**Required action**
Can you extract, word for word, everything from "To fix this, simply" down to "your Ajax call." in the Laravel CSRF token tutorial?

If you have seen a TokenMismatchException
in your Laravel application. You have a CSRF token mismatch issue. A TokenMismatchException
exception indicates that the CSRF token sent from the frontend failed the backend validation.
The number one reason of CSRF token issue is missing of the _token
input field in your form page.
To fix this, simply add the @csrf
field to your existing form:
<form>
@csrf
</form>
If you are seeing the exception in an ajax page. It might be that you missed to send CSRF token in your Ajax call.
If you are sending an ajax call, you will need to send along the CSRF token.
In the head
section of the HTML page, render the CSRF token:
<head>
...
<meta name="csrf-token" content="{{ csrf_token() }}">
...
</head>
Then in your Ajax call, attach the CSRF token:
$.ajaxSetup({
headers: {
'X-CSRF-TOKEN': $('meta[name="csrf-token"]').attr('content')
}
});
If you want to change the exception message, you can do so by following the steps below:
app/Exceptions/Handler.php
prepareException
method as shown below:protected function prepareException(Exception $e)
{
if ($e instanceof TokenMismatchException) {
$e = new HttpException(419, 'Your session has expired. Please refresh the page to continue using the system.', $e);
}
return parent::prepareException($e);
}
Sometimes, you might want completely avoid CSRF validation in some pages. For example, a logout page does not require a CSRF protection.
You can avoid CSRF protection for pages by modifying the app/Http/Middleware/VerifyCsrfToken.php
file.
<?php
namespace App\Http\Middleware;
use Illuminate\Foundation\Http\Middleware\VerifyCsrfToken as Middleware;
class VerifyCsrfToken extends Middleware
{
/**
* The URIs that should be excluded from CSRF verification.
*
* @var array
*/
protected $except = [
//
];
}
Add the routes that do not require CSRF protection to the $except
:
protected $except = [
'/logout'
];
That is all for this tutorial and we have covered most of cases of fixing CSRF token mismatch exception in Laravel 9.

**Data for analysis**
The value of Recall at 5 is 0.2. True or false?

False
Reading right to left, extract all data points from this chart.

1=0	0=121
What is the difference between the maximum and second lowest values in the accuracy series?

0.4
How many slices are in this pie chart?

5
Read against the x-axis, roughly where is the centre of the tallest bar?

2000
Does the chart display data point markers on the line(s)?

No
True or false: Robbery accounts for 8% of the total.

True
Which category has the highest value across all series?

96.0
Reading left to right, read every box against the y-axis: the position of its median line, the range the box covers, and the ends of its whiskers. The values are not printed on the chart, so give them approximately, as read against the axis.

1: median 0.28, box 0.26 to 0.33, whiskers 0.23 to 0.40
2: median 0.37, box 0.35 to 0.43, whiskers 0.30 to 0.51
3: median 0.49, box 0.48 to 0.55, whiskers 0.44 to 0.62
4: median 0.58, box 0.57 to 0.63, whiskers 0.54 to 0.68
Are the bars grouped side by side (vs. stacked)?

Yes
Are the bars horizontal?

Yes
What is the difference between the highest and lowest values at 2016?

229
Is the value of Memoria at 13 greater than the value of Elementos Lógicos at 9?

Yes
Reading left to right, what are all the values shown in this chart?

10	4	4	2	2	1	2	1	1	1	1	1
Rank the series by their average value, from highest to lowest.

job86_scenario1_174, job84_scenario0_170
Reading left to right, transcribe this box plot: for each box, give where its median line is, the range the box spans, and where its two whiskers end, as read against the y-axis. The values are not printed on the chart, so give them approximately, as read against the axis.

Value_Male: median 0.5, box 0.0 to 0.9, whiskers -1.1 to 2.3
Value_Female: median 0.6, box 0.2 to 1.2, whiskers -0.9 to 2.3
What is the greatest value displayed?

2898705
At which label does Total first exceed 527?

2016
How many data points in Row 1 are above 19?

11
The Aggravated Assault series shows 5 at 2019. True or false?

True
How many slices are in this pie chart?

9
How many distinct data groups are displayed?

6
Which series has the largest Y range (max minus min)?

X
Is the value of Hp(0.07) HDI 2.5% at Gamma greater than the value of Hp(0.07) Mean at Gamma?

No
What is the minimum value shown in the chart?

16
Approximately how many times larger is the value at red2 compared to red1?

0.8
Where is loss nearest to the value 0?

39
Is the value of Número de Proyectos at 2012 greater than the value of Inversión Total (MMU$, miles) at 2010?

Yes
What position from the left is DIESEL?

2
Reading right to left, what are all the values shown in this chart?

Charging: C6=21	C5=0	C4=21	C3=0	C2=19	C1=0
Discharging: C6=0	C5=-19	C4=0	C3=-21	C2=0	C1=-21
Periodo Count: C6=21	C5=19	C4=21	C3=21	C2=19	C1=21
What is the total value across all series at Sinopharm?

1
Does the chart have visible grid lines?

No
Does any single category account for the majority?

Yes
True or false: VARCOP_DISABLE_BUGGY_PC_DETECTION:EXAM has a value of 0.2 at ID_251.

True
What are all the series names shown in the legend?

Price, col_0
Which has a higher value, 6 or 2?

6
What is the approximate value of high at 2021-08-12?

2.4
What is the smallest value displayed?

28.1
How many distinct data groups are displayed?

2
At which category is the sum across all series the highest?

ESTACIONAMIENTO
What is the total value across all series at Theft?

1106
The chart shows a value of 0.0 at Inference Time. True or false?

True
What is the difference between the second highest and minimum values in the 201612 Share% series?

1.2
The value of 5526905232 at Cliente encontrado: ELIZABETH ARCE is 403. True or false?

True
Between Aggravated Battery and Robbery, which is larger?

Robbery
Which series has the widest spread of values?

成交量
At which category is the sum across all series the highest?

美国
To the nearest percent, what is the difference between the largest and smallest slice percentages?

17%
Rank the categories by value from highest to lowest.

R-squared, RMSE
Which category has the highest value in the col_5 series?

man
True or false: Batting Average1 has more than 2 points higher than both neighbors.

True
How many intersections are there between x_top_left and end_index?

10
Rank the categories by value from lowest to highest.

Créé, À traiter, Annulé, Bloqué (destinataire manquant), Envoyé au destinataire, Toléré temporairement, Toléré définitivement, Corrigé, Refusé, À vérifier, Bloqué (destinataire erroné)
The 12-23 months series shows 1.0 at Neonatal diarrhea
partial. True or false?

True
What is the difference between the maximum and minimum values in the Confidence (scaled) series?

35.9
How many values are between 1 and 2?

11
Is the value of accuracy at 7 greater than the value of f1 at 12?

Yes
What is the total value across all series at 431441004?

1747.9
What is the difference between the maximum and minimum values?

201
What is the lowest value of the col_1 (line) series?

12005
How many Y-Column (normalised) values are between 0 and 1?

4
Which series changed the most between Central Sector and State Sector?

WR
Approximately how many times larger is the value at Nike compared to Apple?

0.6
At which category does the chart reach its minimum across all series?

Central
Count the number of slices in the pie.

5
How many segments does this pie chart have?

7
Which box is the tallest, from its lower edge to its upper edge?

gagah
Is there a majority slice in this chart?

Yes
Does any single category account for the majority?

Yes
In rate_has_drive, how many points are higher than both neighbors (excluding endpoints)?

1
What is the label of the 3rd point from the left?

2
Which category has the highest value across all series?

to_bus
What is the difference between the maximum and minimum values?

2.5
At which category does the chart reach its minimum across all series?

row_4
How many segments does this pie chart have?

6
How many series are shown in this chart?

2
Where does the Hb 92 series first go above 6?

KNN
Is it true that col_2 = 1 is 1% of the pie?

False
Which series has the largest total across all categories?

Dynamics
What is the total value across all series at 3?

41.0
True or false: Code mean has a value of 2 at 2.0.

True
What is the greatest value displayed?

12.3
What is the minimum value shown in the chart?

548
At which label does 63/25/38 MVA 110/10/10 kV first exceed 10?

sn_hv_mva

**Finished exercise**
To fix this, simply add the @csrf
field to your existing form:
<form>
@csrf
</form>
If you are seeing the exception in an ajax page. It might be that you missed to send CSRF token in your Ajax call.